O trabalho no laboratório de Bioquímica de Insetos é estudar os aspectos moleculares, celulares e evolutivos da digestão nos insetos. “Como os insetos são extremamente variados, o que você aprende em um pode não servir para outro. O que fazemos é escolher insetos em pontos estratégicos na árvore evolutiva de tal forma que, conhecendo um, podemos olhar para árvore e saber as tendências das moléculas nos tubos digestivos dos próximos e os tipos de armamento que podemos usar contra ele”, explica o pesquisador. As moléculas do tubo digestivo são isoladas e se busca entender sua função. A intenção é o encontro de alvos para o combate aos insetos. “Fornecemos os alvos e os resultados estão disponíveis para quem quiser fazer esse tipo de uso [para modificação de plantas]. Estudamos mais de uma praga: tem um besouro da cana-de-açúcar, a mosca doméstica, um percevejo de algodão e uma lagarta que ataca que milho”, completa.
A criação dos transgênicos implica no conhecimento de um gene que produza uma molécula eficaz contra uma praga. O gene deve ser inserido na planta atacada e, para isso, existem várias técnicas. “Existem enzimas que cortam o DNA e permitem inserir um gene de uma outra planta ou de micro-organismos. Dá para fazer um sintético também, mas é muito mais complicado”, explica o pesquisador.

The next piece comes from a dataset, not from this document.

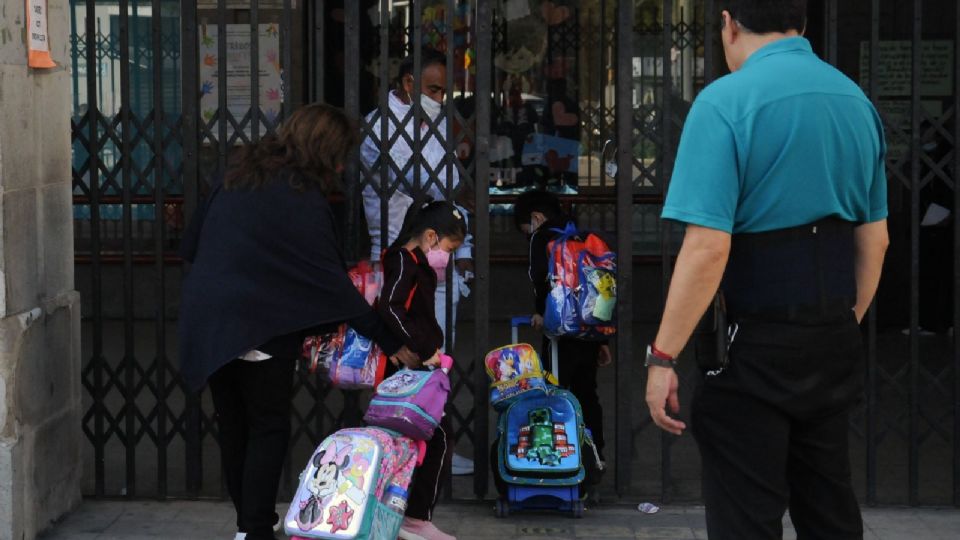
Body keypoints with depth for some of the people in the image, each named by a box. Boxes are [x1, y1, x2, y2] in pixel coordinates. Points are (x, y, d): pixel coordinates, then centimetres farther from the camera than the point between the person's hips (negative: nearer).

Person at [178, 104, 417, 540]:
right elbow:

Os insetos podem se tornar resistentes às plantas transgênicas, do mesmo modo que as bactérias se tornam aos antibióticos. Por isso, as pesquisas não podem deixar de serem feitas para buscar novos alvos. “Existem coisas que podemos fazer para diminuir isso. Por exemplo, criar ilhas de plantas não-transgênicas no meio de uma plantação transgênica. Assim, você permite uma certa reprodução dos insetos que não são resistentes e não deixa que os resistentes predominem”, explica Walter.
Geralmente, as plantações possuem mais de uma praga, apesar de ter uma predominante. Para isso, é necessário o conhecimento de várias moléculas para que se afete todas as pragas. No entanto, isso pode levar à perda de eficiência da planta. “Ela perderia eficiência porque você está dirigindo as energias da planta para produzir uma coisa que fazia antes”, explica o professor. Uma pesquisa que está em andamento é o estudo de moléculas que organizam a expressão do gene para que ele só se expressa em locais determinados da planta. “Pode ter pragas que só atacam uma parte da planta, como a raiz, por exemplo. Então, ter determinado inibidor na folha é um desperdício, porque a planta está gastando energia para fazer aquilo e não tem nenhuma vantagem”, diz o pesquisador.
Outras plantas possuem um sistema natural de expressão do inibidor apenas quando estão sendo atacadas. “Quando a lagarta começa a comer a folha, os fragmentos que ela gera liberam um composto químico que avisam a planta para começar a fazer inibidor. Assim, o ataque para”, diz Walter. O ideal é que seja feito esse sistema artificial para que a planta não desperdice energia. Esse não é o foco do laboratório, mas há outros lugares, como a ESALQ (Escola Superior de Agricultura Luiz de Queiroz), que fazem esse tipo de estudo.